─── Source ───

The Prostitute’s Padre

Jerry F, Going Postal
The Revd Harold Davidson, Rector of Stiffkey, in his church pulpit, Easter 1932.
The Revd Harold Davidson,
Tom Cullen, The Prostitute’s Padre. The Bodley Head, London 1975
Fair use

On 30 July 1937 a man entered a cage at a Skegness amusement park. In the cage were two lions, one male, one female; Freddie and Toto. According to their owner, both animals were “docile” and his eight-year-old daughter regularly fed them.

16-year-old Irene Violet Somner, the lion tamer, later testified that when the man went in, “Freddie was in his way and he tried to slip in between him and the back of the cage. He was nowhere near Toto, and I’m sure he did not touch her.”

When the man tried to get out of the way, “Freddie reared up on his haunches to get him with his front paws. I got into the cage and tried to beat the lion off, but it dragged the man into a corner and we could not move him until Freddie dropped him.”

─── Dataset rows ───

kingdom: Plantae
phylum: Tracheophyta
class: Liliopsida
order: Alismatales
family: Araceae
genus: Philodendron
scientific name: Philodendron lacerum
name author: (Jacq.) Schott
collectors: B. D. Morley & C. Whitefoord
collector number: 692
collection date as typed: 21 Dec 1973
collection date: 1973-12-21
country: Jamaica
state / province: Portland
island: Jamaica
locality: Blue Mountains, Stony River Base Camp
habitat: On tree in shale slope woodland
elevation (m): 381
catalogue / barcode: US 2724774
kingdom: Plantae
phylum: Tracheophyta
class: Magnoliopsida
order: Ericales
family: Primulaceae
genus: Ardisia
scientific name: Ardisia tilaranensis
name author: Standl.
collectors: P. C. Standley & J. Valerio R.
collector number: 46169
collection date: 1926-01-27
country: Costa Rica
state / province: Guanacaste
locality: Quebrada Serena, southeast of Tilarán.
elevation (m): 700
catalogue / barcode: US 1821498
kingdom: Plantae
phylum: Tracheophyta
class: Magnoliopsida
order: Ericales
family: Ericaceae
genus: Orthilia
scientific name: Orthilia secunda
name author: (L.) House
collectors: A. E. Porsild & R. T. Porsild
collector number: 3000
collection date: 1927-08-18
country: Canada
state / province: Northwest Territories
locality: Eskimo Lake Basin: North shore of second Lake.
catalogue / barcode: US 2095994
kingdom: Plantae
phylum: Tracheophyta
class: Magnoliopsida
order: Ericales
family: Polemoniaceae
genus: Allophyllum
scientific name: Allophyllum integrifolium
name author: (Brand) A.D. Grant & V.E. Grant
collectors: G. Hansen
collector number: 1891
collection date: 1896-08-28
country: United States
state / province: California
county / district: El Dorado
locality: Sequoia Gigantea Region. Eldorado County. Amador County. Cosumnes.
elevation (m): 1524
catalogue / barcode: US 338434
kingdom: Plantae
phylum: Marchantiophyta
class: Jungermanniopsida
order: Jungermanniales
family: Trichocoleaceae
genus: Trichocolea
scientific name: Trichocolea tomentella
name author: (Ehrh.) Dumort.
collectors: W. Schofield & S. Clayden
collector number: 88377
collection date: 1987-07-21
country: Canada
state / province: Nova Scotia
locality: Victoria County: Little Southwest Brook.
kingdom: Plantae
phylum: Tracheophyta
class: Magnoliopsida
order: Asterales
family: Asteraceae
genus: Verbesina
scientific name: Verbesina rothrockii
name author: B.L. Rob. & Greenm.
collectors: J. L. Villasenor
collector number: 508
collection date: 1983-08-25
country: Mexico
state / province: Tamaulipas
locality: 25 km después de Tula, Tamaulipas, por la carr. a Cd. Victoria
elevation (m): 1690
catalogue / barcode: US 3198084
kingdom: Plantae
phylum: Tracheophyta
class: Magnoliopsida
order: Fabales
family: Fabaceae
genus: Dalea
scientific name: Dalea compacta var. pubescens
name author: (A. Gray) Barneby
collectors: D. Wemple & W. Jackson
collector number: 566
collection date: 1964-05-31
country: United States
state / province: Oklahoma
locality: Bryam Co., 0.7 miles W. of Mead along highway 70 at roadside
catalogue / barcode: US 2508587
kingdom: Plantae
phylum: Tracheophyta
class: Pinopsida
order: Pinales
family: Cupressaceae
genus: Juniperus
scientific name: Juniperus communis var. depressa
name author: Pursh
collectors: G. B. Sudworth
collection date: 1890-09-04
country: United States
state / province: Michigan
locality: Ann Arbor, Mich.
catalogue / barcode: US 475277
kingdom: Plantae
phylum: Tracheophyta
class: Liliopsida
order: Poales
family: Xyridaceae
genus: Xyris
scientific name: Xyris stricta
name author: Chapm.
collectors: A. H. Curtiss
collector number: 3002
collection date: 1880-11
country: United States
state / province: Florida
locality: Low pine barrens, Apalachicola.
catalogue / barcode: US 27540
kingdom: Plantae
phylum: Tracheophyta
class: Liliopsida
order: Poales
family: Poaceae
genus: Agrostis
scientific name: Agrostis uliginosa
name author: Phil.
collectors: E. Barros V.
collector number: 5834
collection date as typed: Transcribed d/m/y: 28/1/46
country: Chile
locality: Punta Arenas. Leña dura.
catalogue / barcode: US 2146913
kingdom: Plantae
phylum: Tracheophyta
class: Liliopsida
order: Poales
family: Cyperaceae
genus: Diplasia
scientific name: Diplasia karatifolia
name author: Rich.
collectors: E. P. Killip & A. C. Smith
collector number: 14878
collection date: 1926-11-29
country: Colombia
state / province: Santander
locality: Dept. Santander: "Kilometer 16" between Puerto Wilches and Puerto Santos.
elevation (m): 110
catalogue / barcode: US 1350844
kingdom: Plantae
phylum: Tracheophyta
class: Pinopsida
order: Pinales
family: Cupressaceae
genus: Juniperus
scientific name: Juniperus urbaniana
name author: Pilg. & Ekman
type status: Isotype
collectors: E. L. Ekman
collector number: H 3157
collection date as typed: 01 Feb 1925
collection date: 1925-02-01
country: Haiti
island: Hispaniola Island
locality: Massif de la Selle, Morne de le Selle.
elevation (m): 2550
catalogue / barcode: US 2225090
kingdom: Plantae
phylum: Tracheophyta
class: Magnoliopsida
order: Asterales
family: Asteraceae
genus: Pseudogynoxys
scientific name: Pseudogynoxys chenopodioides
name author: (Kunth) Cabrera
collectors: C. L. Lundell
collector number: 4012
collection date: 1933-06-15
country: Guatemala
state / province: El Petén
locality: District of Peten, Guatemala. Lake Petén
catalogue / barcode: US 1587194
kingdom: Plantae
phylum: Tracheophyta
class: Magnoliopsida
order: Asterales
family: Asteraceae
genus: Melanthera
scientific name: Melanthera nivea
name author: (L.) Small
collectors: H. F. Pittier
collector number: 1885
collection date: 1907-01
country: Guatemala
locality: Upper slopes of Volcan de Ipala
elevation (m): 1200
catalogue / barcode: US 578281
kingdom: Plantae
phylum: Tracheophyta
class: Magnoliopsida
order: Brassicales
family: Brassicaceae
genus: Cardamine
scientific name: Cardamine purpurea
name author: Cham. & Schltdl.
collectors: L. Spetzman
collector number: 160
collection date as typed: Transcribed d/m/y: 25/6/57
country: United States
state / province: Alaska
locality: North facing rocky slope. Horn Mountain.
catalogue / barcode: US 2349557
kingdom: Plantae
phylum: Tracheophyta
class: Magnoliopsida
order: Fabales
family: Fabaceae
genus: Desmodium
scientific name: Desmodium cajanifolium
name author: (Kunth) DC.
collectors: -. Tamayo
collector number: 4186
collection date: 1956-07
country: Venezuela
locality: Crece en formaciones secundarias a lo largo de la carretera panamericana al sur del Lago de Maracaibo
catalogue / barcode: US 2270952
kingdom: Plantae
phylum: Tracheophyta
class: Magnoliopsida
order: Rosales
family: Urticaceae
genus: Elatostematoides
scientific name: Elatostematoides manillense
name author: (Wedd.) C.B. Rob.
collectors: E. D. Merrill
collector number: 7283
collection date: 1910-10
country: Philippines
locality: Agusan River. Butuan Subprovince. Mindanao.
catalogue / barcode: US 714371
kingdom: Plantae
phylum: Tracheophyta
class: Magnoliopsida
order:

───

[Aim]:
Could you condense the paragraph beginning "On 30 July 1937" from the Skegness lion text above into a short list of its main facts?

[Result for this task]:
- On 30 July 1937, a man entered a cage at a Skegness amusement park.
- The cage held two lions, the male Freddie and the female Toto.
- Their owner said both were "docile."
- He said his eight-year-old daughter regularly fed them.